Gold and silver surge ahead

Jan 23, 2026·Alasdair Macleod

Amid signs of an intensifying derivative crisis in silver, gold is probably beginning to discount disruption in paper markets. Western speculators are sidelined.

Looking into the guts of COT reports, we see that the increase in Comex open interest in gold does not much reflect managed money buying into momentum. It rather reflects Globex trade, predominantly Asian in origin buying futures presumably with a view to taking delivery.

Is this why Comex stopped reporting stand-for-deliveries from 15th January in both contracts? Is it a warning sign of derivative problems?

Gold and silver continued to rise this week, both establishing new record prices in all currencies. In early morning European trade, gold closed out the week at $4915, up $308, and silver at $98.20 is up $8.10. Overnight, they hit $4967 and $99.30 respectively.

On Comex this week, volumes in both contracts were high, but declining somewhat in silver as the price rose, evidence of an intensifying squeeze on paper shorts.

Why is it that hedge funds are not playing the silver game? It is reasonable to suggest that they should be making hay out of this short squeeze, but they appear not to. Instead, they seem scared by silver’s sheer volatility. The next chart continues to illustrate this fact:

To this evidence we can add the managed money longs from the CFTC’s Commitment of Traders numbers. They are approaching the lowest levels seen in the last 20 years:

Furthermore, the smart money leading the charge is in China where silver prices are a good 10% higher than in seemingly reluctant London and Comex.

We cannot say for certain that China is setting out to destroy Western capital markets, but there is supporting evidence that they are being unfriendly towards our financial system. They have established a non-dollar payment system which is increasingly being used in what appears to be an alternative for the global south to the fiat dollar for trade settlement balances. And they are starving the West of rare earths, presumably extended to silver policy. It means the dollar is becoming sidelined and sold down, a process which may be accelerating. Further evidence that the west is frozen out of the action is seen in gold. The next chart shows US managed money longs on Comex:

While there has been an uptick in the net position since end-October, as an overbought/oversold indicator it is level with the long-term average. The position of the other and non-reported categories confirms that most of the long interest is there:

It is these categories that contain non-US and most of non-European interest including central banks, national wealth funds, and Asian family-offices.

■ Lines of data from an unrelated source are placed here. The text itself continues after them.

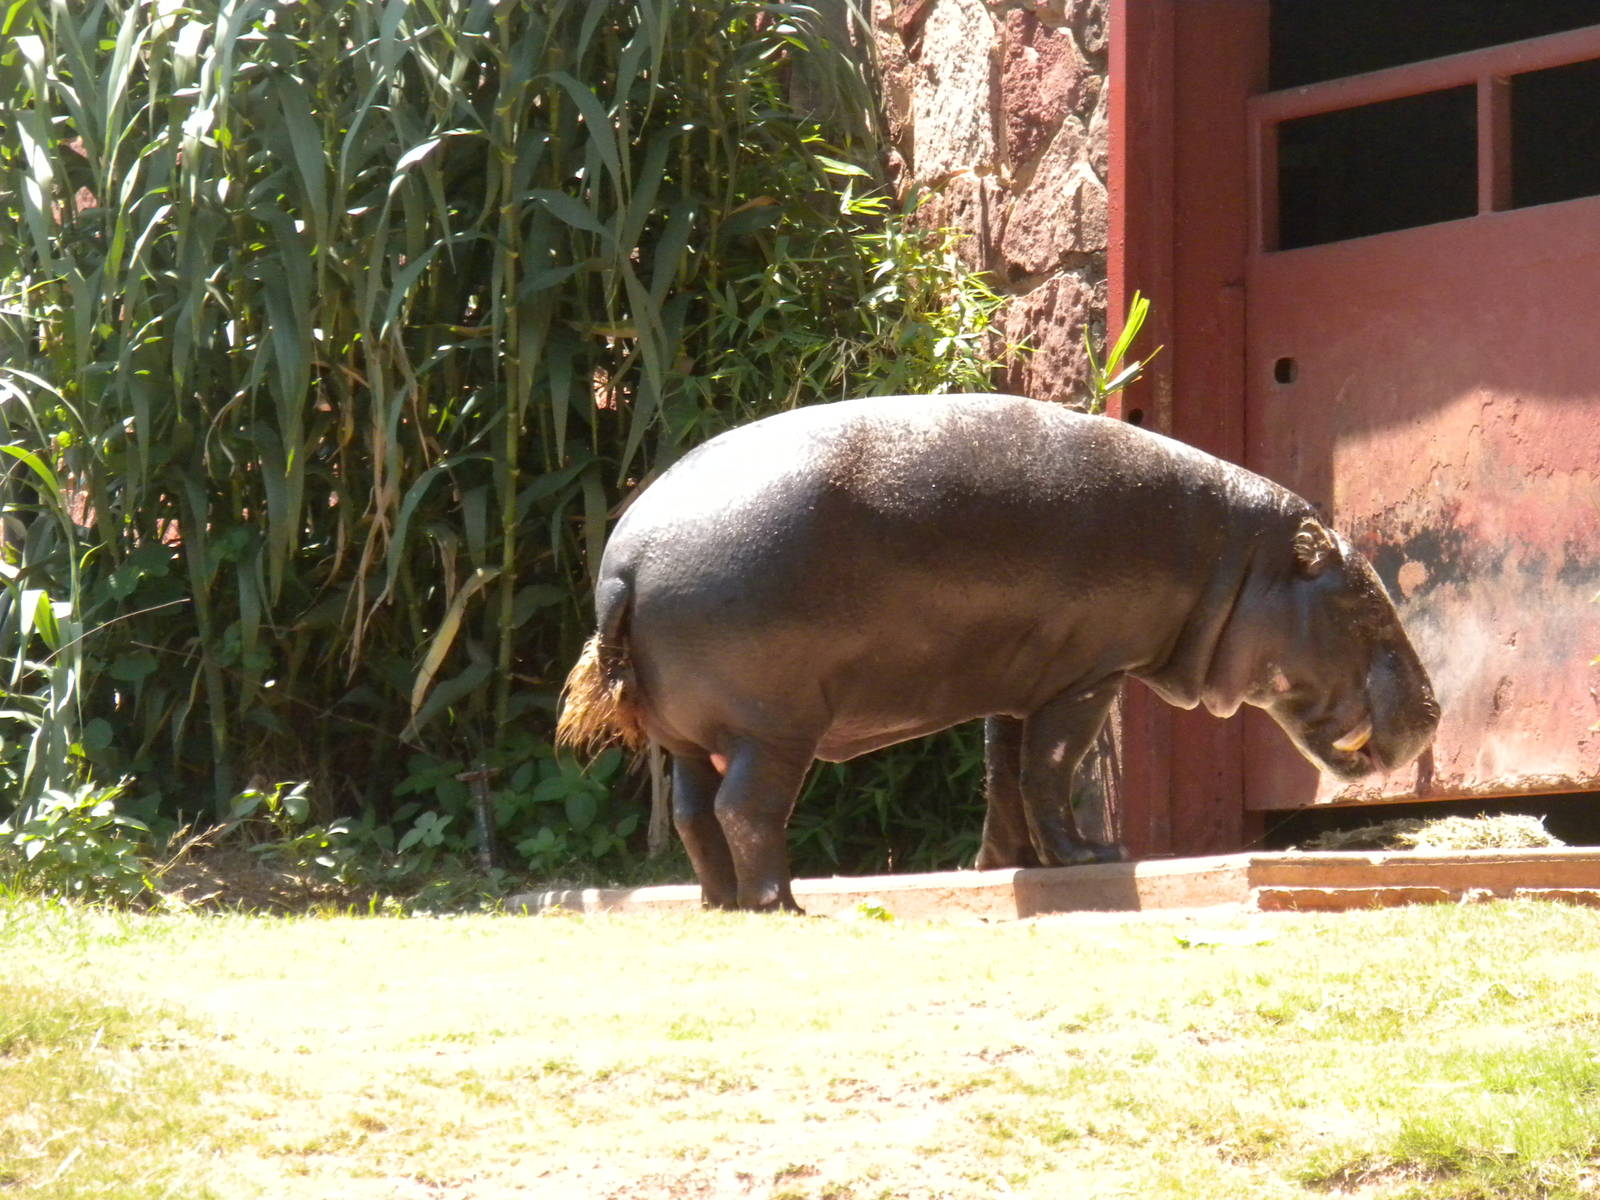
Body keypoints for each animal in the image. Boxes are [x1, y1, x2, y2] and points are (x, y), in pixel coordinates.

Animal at [557, 393, 1440, 911]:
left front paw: (999, 865)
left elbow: (1005, 776)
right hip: (773, 726)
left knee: (692, 812)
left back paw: (722, 904)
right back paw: (782, 905)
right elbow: (1051, 770)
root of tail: (626, 559)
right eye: (1366, 603)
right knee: (746, 808)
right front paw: (1092, 855)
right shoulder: (1088, 676)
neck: (1237, 559)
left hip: (686, 737)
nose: (1435, 713)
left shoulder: (1020, 680)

So far, we can assume that bullion banks and market makers in the swaps category are covered long in London forwards, though their short position on Comex is now positively scary:

Being long in London and short on Comex depends on the integrity of both markets being maintained, which in turn relies on counterparty risk not escalating. We can only guess how Comex feels about its potential liability in the event of counterparty failure and whether it will be prepared to destroy its own credibility by declaring force majeur, which it can do within its own rules. The LBMA and the Bank of England must be monitoring London’s forward markets with some concern as well.

In the end-game of the fiat currency era, these market disruptions are an interim event. However, the spread of counterparty risk throughout the entire derivative system would hasten the demise of credit, including the value of fiat currencies. We have yet to see investment managers take on board this risk and respond by the only way they can, which is to attempt to acquire physical gold and silver.

This panic of some $300 trillion in global investment portfolios desperately increasing their less than 1/2% exposure is yet to come. And when it does, it should be epic.